> _Record set_
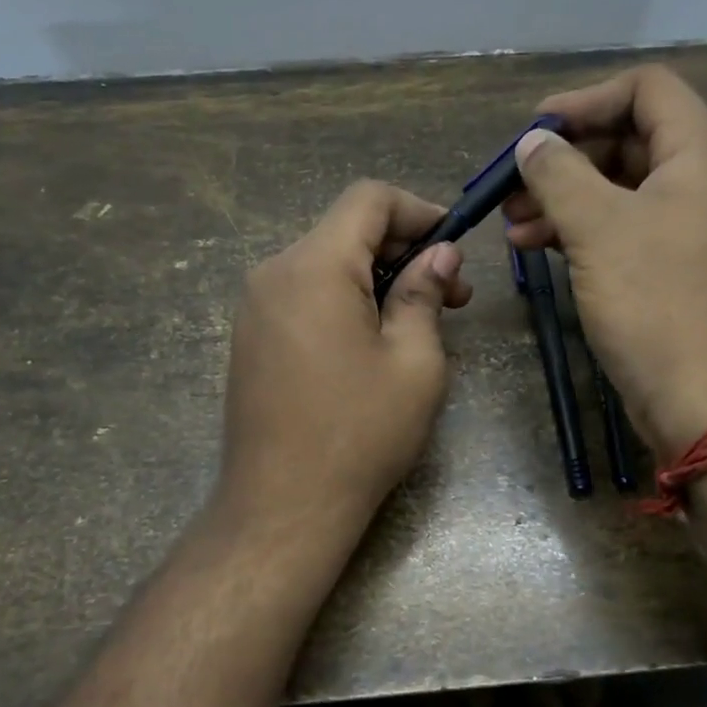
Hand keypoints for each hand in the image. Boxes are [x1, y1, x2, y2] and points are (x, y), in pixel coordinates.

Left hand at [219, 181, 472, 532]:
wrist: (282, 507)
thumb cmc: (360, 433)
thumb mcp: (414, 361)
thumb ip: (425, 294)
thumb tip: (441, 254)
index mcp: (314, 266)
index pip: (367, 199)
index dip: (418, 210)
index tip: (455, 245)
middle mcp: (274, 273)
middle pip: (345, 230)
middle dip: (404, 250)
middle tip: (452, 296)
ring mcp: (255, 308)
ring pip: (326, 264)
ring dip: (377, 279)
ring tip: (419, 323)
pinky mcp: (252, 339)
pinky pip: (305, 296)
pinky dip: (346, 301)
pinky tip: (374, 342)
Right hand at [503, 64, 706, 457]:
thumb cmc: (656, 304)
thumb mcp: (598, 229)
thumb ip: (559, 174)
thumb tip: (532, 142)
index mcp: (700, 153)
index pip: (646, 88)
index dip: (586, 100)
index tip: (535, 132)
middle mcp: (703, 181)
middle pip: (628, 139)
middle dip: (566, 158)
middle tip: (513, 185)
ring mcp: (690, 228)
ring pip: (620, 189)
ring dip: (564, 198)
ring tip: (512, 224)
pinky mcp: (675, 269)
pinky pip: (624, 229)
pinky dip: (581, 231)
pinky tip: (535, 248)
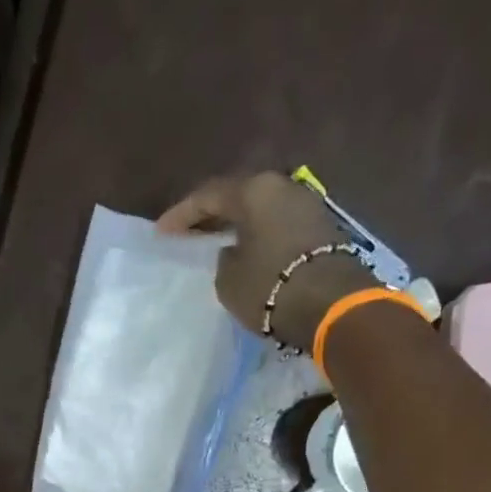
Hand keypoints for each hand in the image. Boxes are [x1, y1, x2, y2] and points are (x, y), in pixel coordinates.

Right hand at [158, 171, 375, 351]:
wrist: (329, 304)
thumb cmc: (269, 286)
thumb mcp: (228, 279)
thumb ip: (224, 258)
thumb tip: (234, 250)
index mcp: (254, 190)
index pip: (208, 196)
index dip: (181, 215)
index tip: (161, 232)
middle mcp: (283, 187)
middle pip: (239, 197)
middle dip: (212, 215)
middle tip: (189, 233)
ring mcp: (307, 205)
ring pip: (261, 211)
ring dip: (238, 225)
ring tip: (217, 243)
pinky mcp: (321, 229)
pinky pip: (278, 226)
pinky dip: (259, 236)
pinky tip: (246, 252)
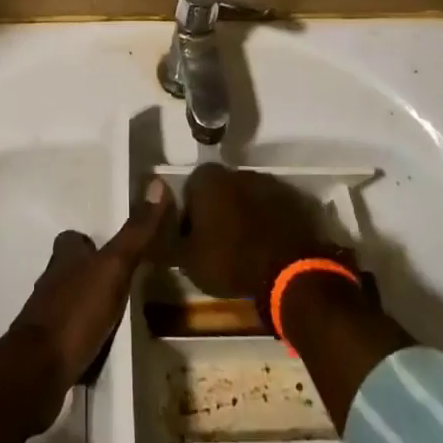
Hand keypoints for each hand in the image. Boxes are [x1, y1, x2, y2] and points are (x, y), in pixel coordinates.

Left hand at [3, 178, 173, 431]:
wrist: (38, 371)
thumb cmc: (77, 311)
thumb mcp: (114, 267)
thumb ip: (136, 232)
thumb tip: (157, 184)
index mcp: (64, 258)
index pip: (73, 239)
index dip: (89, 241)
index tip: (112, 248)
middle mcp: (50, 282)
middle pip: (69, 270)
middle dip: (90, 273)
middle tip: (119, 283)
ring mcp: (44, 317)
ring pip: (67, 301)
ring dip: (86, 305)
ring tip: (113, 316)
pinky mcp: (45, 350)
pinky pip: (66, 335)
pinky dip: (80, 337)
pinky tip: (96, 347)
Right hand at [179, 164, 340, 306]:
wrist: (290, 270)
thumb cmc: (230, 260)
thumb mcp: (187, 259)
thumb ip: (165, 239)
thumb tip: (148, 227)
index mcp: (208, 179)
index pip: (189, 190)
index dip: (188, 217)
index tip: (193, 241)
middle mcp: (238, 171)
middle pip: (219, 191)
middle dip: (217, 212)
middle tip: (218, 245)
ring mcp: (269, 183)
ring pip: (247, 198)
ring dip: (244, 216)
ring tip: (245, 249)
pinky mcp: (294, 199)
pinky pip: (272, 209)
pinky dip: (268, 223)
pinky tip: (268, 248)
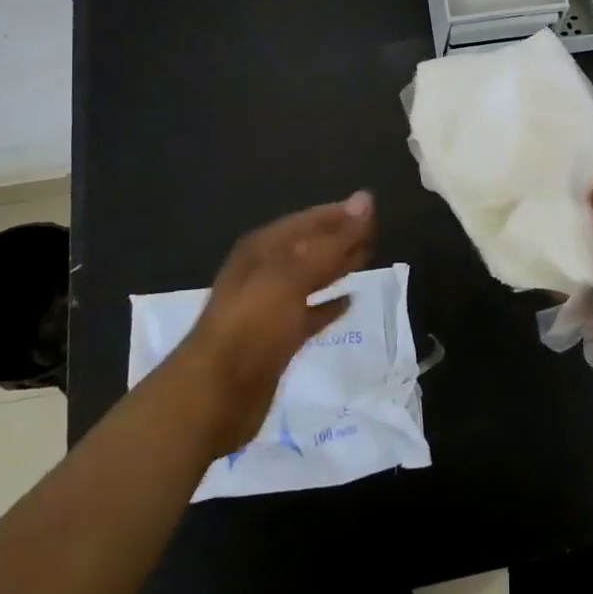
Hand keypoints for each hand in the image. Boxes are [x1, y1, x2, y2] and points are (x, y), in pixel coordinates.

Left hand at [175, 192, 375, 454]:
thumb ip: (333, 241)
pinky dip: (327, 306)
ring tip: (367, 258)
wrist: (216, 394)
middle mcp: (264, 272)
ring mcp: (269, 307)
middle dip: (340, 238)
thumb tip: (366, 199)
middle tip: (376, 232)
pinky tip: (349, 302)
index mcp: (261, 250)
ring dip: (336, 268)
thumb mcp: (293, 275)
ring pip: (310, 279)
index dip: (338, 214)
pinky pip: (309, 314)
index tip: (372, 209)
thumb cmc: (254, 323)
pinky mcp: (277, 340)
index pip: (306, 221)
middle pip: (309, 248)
* * *
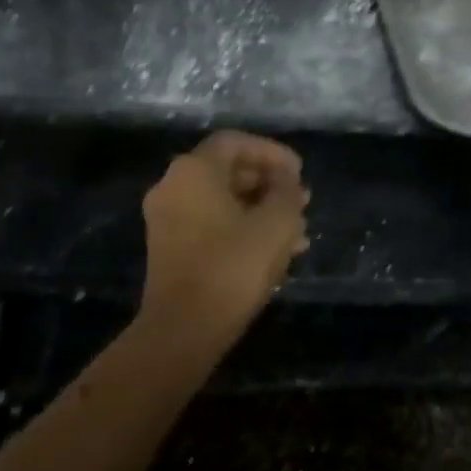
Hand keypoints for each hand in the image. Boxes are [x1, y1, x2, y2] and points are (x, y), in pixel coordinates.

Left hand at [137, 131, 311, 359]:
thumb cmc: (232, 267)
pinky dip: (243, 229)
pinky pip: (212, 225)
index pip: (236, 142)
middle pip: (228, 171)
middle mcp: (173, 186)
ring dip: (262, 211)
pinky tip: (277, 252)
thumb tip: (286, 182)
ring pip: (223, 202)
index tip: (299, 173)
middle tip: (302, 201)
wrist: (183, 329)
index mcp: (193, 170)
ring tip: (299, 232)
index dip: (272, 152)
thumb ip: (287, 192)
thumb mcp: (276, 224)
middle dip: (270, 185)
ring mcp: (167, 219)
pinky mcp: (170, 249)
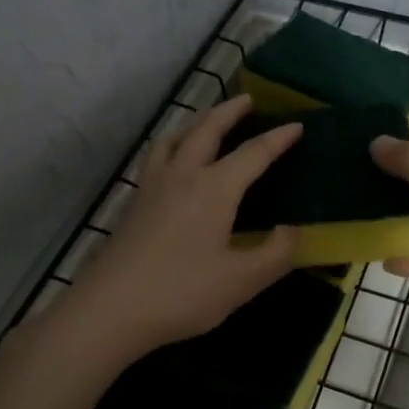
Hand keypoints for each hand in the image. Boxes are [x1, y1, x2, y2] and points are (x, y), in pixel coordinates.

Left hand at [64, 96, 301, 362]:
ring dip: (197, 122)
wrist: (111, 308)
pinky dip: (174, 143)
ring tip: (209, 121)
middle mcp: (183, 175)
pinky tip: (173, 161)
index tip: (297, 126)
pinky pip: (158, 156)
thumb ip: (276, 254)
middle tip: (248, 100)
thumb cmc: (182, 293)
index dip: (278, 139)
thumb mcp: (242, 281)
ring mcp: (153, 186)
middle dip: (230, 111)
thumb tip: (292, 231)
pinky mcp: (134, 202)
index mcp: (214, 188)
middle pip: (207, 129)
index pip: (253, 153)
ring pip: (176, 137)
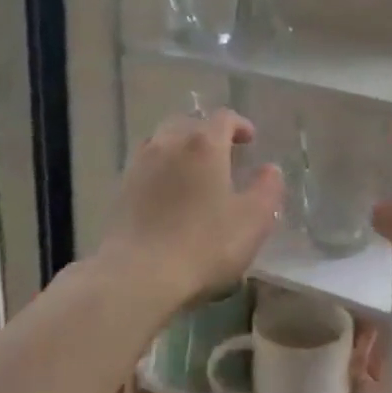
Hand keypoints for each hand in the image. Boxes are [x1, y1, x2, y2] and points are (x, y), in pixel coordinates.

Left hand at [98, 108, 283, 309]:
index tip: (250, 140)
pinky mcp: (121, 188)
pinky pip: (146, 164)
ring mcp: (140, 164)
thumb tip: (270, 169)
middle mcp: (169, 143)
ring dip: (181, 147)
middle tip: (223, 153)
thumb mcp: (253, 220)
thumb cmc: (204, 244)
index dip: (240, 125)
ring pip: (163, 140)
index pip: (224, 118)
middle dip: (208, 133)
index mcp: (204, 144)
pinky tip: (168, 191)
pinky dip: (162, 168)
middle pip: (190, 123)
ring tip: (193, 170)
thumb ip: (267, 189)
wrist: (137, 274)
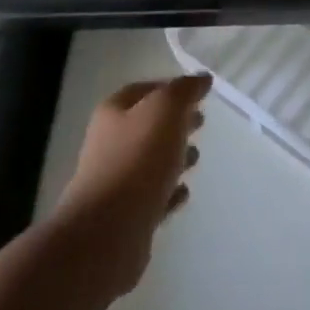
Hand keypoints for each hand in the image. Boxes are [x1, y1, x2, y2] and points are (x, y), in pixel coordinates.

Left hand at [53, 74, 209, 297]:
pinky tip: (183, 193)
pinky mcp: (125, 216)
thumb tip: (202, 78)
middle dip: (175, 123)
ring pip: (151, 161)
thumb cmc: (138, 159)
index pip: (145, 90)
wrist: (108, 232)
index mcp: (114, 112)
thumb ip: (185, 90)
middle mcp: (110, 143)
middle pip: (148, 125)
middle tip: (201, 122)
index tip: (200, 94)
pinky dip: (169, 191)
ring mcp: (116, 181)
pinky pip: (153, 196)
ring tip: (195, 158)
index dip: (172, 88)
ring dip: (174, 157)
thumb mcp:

> _Task_
Each line of the listing that contains the word "wrist" must be copied.

> _Solution below_
wrist: (282, 507)
wrist: (329, 304)
wrist: (38, 371)
wrist: (290, 270)
wrist: (216, 394)
wrist: (183, 329)
wrist: (111, 308)
wrist: (137, 274)
wrist: (108, 232)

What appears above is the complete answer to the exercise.